There is also a shift in training now that online seafarer training has become the norm, and more modern concepts, including Augmented Reality, Virtual Reality, gamification, and onshore simulators, help prepare future mariners for life out at sea.
After you have acquired the proper certifications and training and have determined that you have the necessary personality traits that make you suitable to spend several months away from your loved ones, you can make your dreams come true and send out your mariner’s resume.
Similarly, suppose you plan to take the next step and search for a role in the industry with more challenges, or you would like to pursue different pathways in the maritime sector. In that case, you can seek the assistance of professionals who can help you.
Life of a Mariner Onboard
The life of a mariner is far from idyllic, as most international seafarers often complete long-term voyages that keep them away from their family, loved ones, and friends for a maximum of nine months at a time. For some, this career choice allows them to give their family back home a better life, making it worth all the sacrifices of not being with them.
As expected, communication with the people back home is one of the most common concerns for most mariners due to people with low incomes, or lack thereof, of WiFi access both on ships and in port. It explains why most seafarers prefer to sail on boats with WiFi onboard.

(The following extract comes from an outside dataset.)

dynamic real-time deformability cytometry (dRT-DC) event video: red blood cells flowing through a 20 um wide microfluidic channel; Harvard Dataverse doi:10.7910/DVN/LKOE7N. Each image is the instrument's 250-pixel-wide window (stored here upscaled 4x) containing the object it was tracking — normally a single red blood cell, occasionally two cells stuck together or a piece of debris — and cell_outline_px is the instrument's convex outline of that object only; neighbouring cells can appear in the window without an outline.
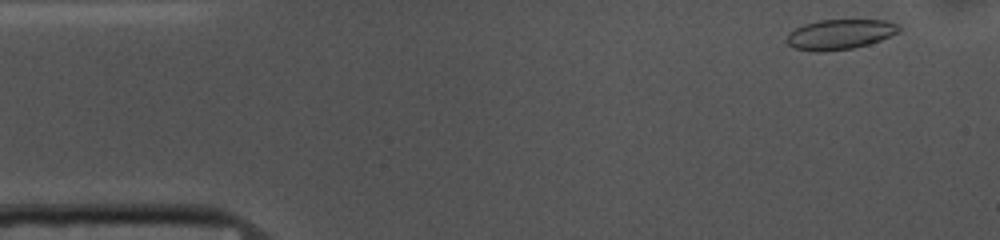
{"species": "common noctule bat (a hibernating species)", "species_latin": "Nyctalus noctula", "temperature_condition": "cold", "stored_images_in_passage": 50, "camera_frame_rate_fps": 3000, "um_per_image_px": 0.085, "animal": {"sex": "female", "body_mass_g": 10.0, "forearm_length_mm": 53.1}, "frame": {"image": 1, "passage_image": 1, "time_ms": 0.0, "image_size_px": [1000, 240], "cell_outline_px": [[900, 32], [880, 40], [868, 44], [852, 48], [820, 52], [812, 52], [796, 48], [788, 44], [784, 40], [788, 32], [804, 24], [820, 20], [884, 20], [900, 24]], "centroid_in_image_um": [71.37, 2.92], "position_along_channel_um": 13.6, "area_um2": 19.77}}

Unfortunately, long periods away from home may strain relationships with loved ones. It can also put a strain on a mariner’s mental health. Things got even worse during the COVID-19 pandemic.
It’s never an easy life on board a ship, not to mention the dangers it poses on seafarers who often go head to head with extreme and risky weather conditions, especially during the colder months of winter. Although living conditions improved through the years, cabins continue to be more for function than space, with varying levels of comfort and quality. Seafarers also endure long contracts and long working hours. And even if they are entitled to eat their nationality food, it doesn’t always get catered for most of the time.

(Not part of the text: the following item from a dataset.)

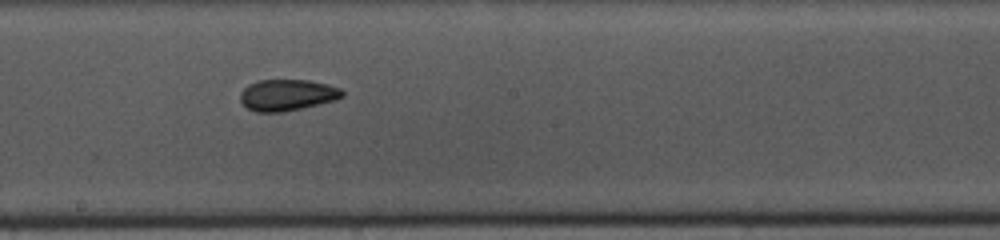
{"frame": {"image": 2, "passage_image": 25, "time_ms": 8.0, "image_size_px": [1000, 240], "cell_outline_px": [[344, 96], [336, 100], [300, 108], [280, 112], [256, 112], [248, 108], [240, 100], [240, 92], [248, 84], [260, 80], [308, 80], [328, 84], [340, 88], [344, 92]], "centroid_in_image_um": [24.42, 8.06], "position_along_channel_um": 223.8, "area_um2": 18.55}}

The Key Role of Mariners in the Global Economy
The global economy will only operate and run afloat with one of its fundamental pillars: the supply of fuels and goods. So how do these basic supplies get transported for distribution from their manufacturers to the target destinations?
This is where cargo ships or freighters enter the picture. Over 90% of the total fuels and goods of the world are transported across the globe, all made possible by seafarers. These mariners are necessary for the global economy to stand a complete standstill, jeopardizing millions of jobs and businesses worldwide.

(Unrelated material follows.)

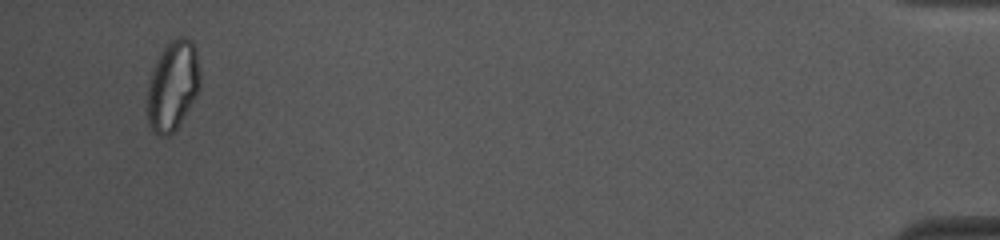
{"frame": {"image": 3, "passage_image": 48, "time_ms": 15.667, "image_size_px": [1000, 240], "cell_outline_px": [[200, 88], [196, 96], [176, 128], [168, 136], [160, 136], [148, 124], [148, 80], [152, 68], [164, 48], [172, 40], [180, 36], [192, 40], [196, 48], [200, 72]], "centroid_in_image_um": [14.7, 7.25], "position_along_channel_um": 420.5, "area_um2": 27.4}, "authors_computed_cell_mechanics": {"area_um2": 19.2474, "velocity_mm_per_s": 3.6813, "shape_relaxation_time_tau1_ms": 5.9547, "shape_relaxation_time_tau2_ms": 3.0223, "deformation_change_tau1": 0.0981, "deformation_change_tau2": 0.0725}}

It’s why seafarers play a crucial role in maintaining the current way of life in society, with some agreeing that they are among the most under-appreciated workers in the economy.
The Dangers of a Mariner’s Job
Aside from the harsh environment, mariners often deal with some serious dangers. These include extreme weather conditions as well as piracy in several notable areas across the globe.
Most people need this correct misconception about piracy. Some even believe it is a long-forgotten way of life only romanticized by Hollywood movies.
Little did they know that piracy at sea continues to be one of the biggest dangers mariners face at one point or another. The experience is already frightening; some even suffer from mental breakdowns long after the incident.
The job of a mariner is considered one of the most dangerous occupations in the world for a reason, so weighing things before you embark on this career is imperative.
Wrapping It Up
As an aspiring mariner, you probably thought that the basics you should know include your job description or salary. However, more than those superficial details, the real fundamentals of this profession lie under the surface.
While great rewards and benefits await you if you pursue this career, learning the risks and dangers is equally essential to ensure you won’t be disappointed or regretful.